I double-checked, and the bats were not new. The black and windowed tower they circled around wasn't new. None of this related to the ticket party. The only thing new here was the player-NPC, named James. Since I had nothing to worry about from someone of his level, I disregarded the player-combat-enabled flag of Luconica and strode forward with weapons stashed away.

"Hi there, James! You're really teaching those bats a lesson!"

With his body still facing away from me, locked in combat, his head swiveled unnaturally over his shoulder to see who had addressed him.

Like a predator cat spotting a wounded gazelle, he abandoned the bats and tracked directly towards me. His deadly intent was clear, despite our level difference. No problem, little boy, you'll figure out that you can't hurt me soon enough, then we'll talk like civilized folk.

His sword met my defenses, and was stopped in place. I expected a look of surprise on his face, but his expression didn't change. He prepared a magical attack, probably something elemental. He looked like a earth type. It didn't matter; my resistances to all types of magic were many times greater than what I'd need for this guy.

And then he killed me.

What the holy hell. I was hit with exactly 1 point more than my health, with divine magic.

"Excellent! Your death was worth much more experience than the bats," Jame said, in a very youthful male voice.

Divine magic wasn't available to player characters, and hitting for max health plus one was a developer trick, not the randomly generated number of a normal attack. "What you just did isn't possible. Are you a system programmer?" I asked.

"No, I am not a programmer, although I know some of them. Are you going to respawn? You can do that. I would like to kill you again," he said. He did seem to be an honest sort, at least.

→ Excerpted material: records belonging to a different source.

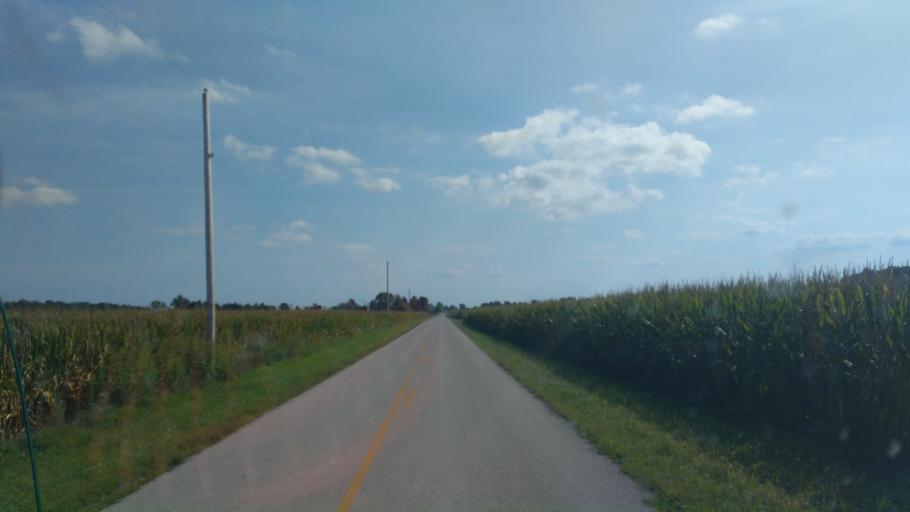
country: US
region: Ohio
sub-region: Hardin County
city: Forest
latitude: 40.7012
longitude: -83.5144
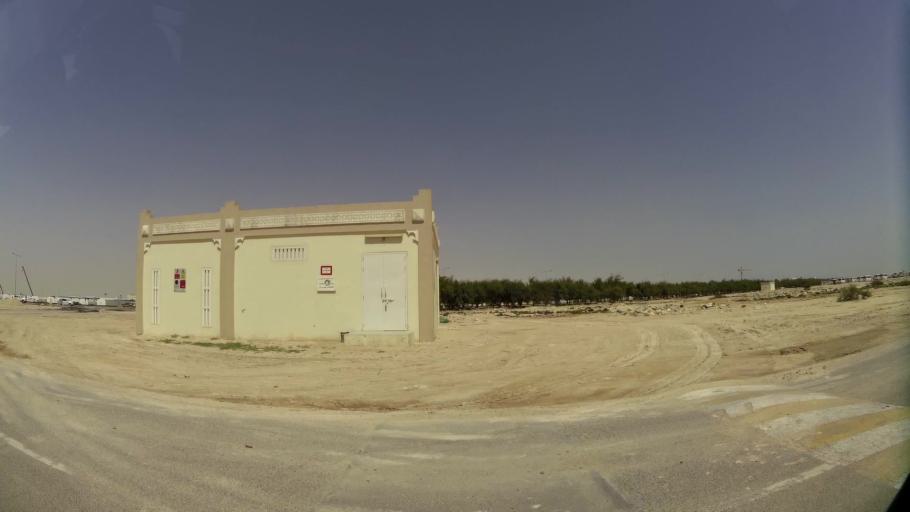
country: QA
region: Baladiyat Umm Salal
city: Umm Salal Muhammad
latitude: 25.3796
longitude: 51.4760
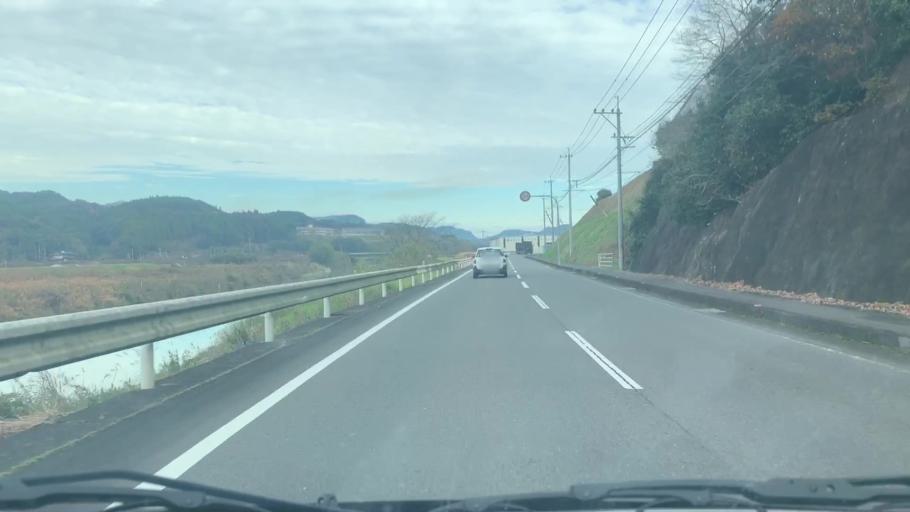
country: JP
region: Saga Prefecture
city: Imaricho-ko
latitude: 33.2766
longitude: 129.9650
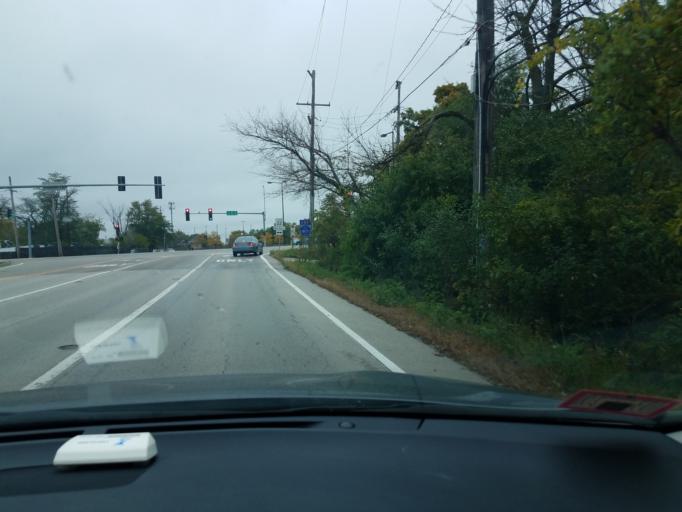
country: US
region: Illinois
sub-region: Lake County
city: Vernon Hills
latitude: 42.1951
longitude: -87.9553
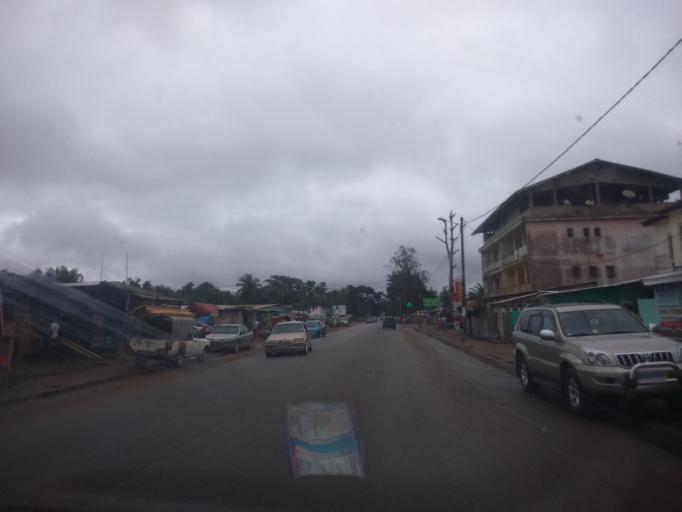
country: CI
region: Sud-Comoe
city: Bonoua
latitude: 5.2730
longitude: -3.5918
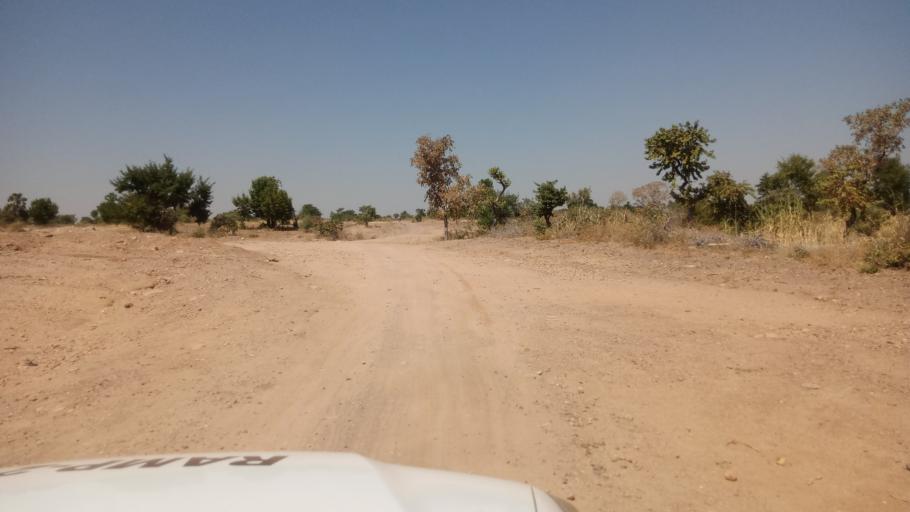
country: NG
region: Adamawa
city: Mayo Belwa
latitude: 9.0945
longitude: 12.0236
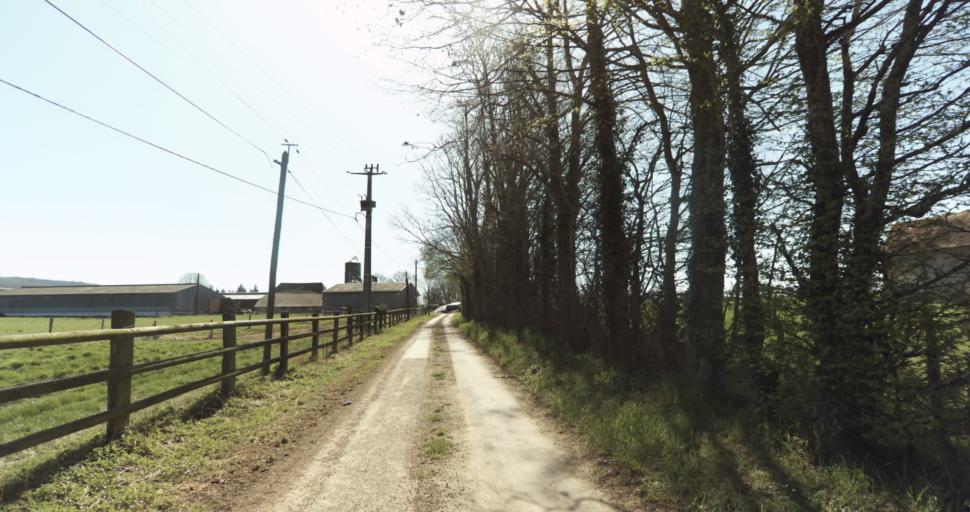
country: FR
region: Lower Normandy
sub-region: Departement du Calvados
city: Saint-Pierre-sur-Dives
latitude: 49.0012
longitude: 0.0256
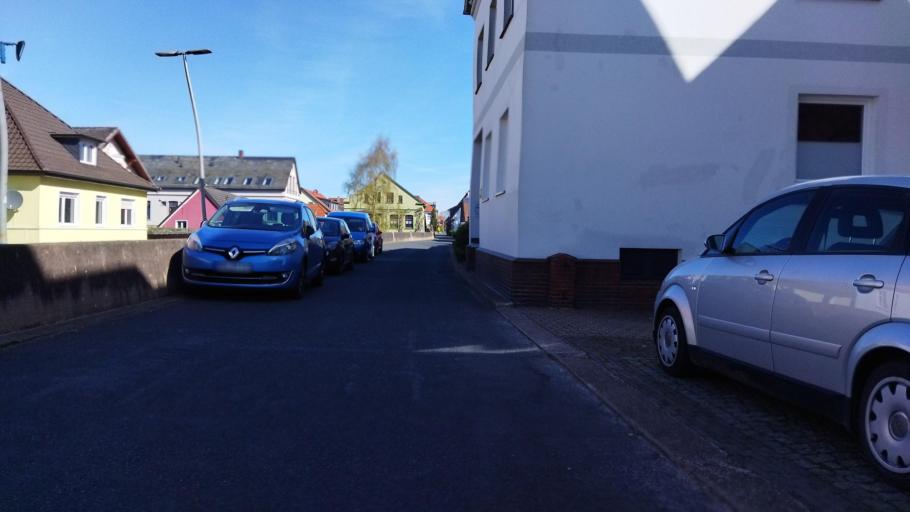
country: DE
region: Lower Saxony
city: Elsfleth
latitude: 53.2380
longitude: 8.4646
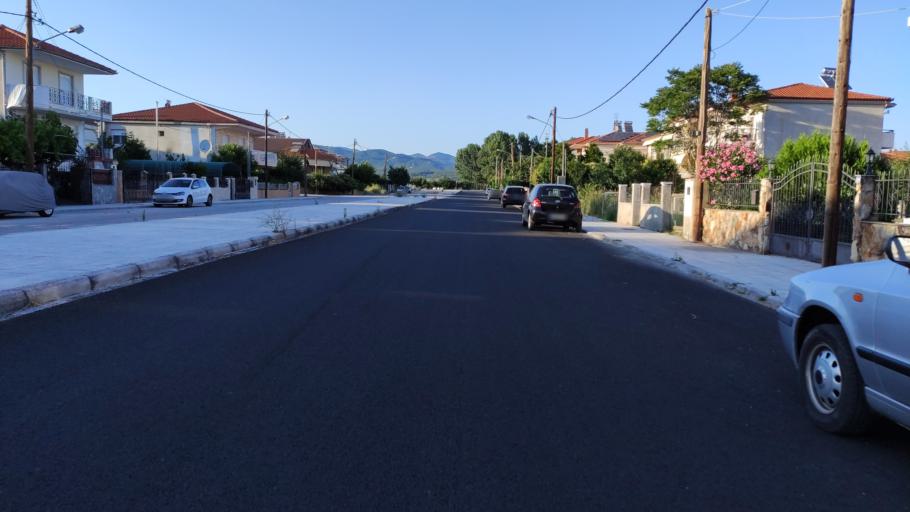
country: GR
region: East Macedonia and Thrace
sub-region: Nomos Rodopis
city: Komotini
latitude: 41.1308
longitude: 25.3970
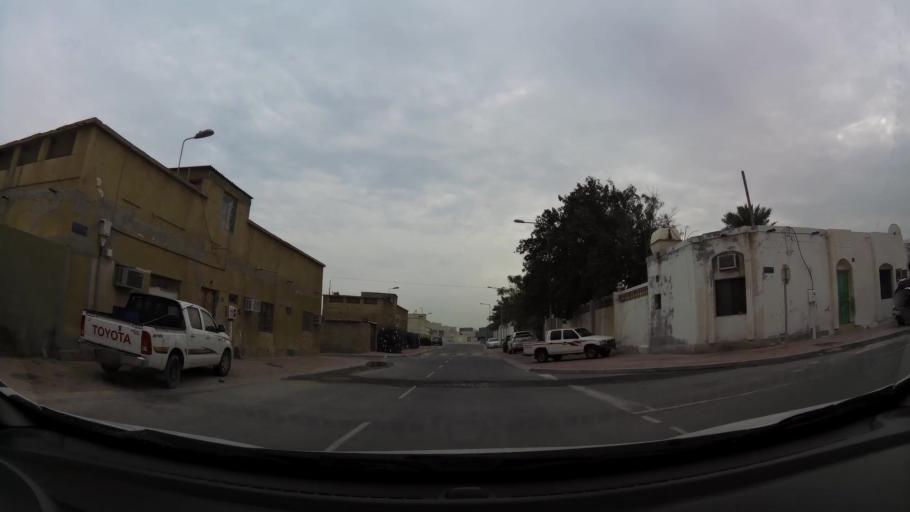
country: BH
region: Northern
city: Ar Rifa'
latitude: 26.0555
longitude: 50.6171
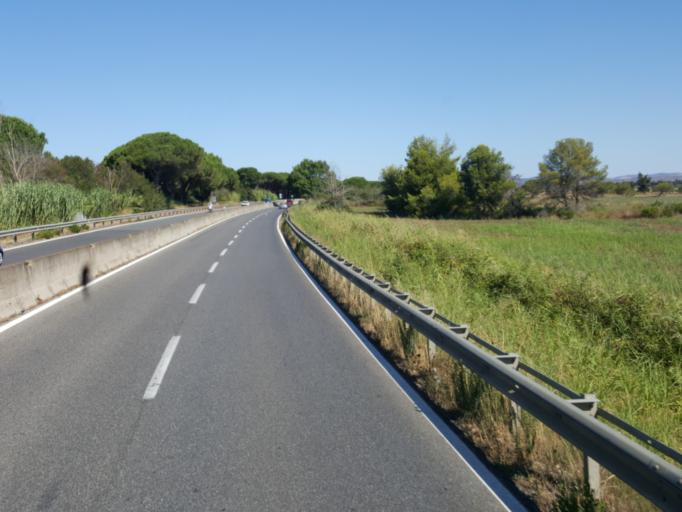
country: IT
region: Tuscany
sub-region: Provincia di Grosseto
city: Albinia
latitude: 42.5113
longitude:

"I'm not moving until I understand how you were able to hit me. Not even 'that hard', just.. 'at all'. You're level 28."

"I have learned about the many forms of damage, and how to review the data structure of enemies before attacking them to find their weaknesses. Bats are particularly vulnerable to edged weapons, but I have to kill 17,000 to reach level 29. You are resistant to all forms of physical and magical combat, but you seem to have no ability to lessen divine or infernal damage. The experience I gained from your death was equivalent to 9,047 bats. I would really like to kill you again."